QUOTED PASSAGE:
7q11.23 duplication syndrome (also called dup7 or Duplication of the Williams-Beuren Syndrome Critical Region) is a rare genetic syndrome caused by micro-duplication of 1.5-1.8 mega base in section q11.23 of chromosome 7.

This syndrome is characterized by a wide spectrum of neurological, behavior and other medical problems which may appear in different levels of severity. Common characteristics are speech and sound disorder (CAS - childhood apraxia of speech, dysarthria), delayed development, delayed motor development and clumsiness, anxiety (especially on social conditions), selective mutism (in 20% of the subjects),  ADHD, oppositional disorder, ASD (in 20%), intellectual disability in 18%, cardio-vascular disease (dilation of the ascending aorta in 46%), seizures in 19%,  neurological abnormalities (hypotonia, adventitious movements). hydrocephalus in 5.6%, chronic constipation. The syndrome was first reported in 2005

Symptoms and signs 

 Eyes issues - high strength glasses, strabismus
 Hypospadias
 Hypermobility
 Hypertonia
 Hearing loss

Diagnosis
A medical examination is recommended for newly diagnosed including echocardiogram for detection of heart defects (mainly aorta dilation), kidneys ultrasound, consider brain MRI.

Treatment
Intensive speech/language therapy was found to be important for maximizing long-term outcomes.

TASKS:
a – List the conditions that appear under the "Symptoms and signs" heading of the 7q11.23 duplication syndrome text.
b – Retype a passage from the 7q11.23 duplication syndrome text exactly, beginning at the words "7q11.23 duplication syndrome" and stopping after "of chromosome 7.".

SUPPLIED MATERIAL:
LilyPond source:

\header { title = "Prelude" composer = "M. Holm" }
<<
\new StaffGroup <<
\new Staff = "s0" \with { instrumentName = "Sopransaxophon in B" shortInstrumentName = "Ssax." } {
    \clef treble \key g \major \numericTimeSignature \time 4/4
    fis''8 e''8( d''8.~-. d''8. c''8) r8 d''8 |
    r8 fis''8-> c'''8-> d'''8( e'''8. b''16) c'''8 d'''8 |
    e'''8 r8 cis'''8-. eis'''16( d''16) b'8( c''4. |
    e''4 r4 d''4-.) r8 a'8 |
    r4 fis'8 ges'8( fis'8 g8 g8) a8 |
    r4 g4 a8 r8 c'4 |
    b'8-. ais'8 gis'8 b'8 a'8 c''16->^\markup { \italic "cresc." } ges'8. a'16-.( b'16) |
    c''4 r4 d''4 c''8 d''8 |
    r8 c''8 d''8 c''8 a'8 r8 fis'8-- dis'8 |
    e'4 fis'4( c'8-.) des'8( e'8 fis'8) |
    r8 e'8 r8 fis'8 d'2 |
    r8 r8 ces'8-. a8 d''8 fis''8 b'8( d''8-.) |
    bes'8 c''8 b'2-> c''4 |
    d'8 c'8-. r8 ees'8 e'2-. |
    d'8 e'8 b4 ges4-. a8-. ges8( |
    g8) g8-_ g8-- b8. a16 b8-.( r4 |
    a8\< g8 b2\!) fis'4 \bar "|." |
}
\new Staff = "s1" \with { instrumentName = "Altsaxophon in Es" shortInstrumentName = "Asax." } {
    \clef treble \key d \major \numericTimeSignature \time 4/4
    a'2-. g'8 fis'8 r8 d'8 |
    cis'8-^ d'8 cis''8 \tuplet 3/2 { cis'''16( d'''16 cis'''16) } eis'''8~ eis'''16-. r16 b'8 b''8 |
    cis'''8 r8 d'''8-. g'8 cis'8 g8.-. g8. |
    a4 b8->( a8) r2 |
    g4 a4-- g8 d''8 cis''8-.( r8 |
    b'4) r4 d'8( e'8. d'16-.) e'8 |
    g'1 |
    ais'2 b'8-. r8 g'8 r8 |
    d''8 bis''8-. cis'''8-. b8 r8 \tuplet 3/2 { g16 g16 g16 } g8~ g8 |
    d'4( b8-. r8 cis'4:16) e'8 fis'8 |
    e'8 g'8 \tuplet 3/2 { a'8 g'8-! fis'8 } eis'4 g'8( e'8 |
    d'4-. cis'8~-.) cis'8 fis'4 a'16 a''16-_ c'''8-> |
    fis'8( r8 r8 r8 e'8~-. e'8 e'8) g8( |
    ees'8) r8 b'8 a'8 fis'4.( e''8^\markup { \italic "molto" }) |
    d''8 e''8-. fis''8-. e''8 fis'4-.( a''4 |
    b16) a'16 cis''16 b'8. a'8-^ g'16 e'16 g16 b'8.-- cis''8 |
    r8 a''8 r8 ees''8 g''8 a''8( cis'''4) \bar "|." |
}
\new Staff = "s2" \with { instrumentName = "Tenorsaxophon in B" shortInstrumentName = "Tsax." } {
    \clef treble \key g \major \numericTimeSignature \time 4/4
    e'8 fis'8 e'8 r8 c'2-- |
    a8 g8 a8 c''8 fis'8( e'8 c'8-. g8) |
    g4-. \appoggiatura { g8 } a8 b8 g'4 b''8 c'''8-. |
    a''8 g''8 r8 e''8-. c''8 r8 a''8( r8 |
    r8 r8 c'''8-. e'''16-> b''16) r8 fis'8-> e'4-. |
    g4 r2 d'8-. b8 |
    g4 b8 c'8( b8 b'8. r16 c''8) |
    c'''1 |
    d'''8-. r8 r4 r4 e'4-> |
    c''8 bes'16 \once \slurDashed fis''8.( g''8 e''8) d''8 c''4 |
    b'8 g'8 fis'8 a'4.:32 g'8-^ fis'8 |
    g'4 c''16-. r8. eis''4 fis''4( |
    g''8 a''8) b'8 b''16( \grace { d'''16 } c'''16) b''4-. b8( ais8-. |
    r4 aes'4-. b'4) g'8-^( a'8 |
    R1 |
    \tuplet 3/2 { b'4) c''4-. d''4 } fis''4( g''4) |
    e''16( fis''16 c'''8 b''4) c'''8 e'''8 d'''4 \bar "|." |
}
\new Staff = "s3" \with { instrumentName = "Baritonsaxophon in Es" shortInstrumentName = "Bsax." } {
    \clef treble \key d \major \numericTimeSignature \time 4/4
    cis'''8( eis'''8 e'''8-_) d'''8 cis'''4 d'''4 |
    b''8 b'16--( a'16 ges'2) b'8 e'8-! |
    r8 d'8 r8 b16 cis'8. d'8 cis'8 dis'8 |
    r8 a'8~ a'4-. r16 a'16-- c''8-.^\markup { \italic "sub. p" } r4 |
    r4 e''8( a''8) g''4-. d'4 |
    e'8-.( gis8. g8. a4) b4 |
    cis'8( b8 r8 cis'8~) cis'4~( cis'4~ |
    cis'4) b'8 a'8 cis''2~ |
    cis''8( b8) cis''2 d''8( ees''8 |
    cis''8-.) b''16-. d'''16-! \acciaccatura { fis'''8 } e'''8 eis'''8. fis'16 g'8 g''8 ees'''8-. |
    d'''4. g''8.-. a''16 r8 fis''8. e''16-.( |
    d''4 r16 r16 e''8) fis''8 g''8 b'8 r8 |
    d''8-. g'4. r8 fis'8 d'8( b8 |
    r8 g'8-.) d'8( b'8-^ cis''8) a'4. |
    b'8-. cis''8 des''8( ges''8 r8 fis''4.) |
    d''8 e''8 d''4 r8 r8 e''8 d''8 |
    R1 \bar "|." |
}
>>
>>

EXERCISE RESPONSES:
a – Eyes issues (high strength glasses, strabismus), hypospadias, hypermobility, hypertonia, hearing loss

b –
7q11.23 duplication syndrome (also called dup7 or Duplication of the Williams-Beuren Syndrome Critical Region) is a rare genetic syndrome caused by micro-duplication of 1.5-1.8 mega base in section q11.23 of chromosome 7.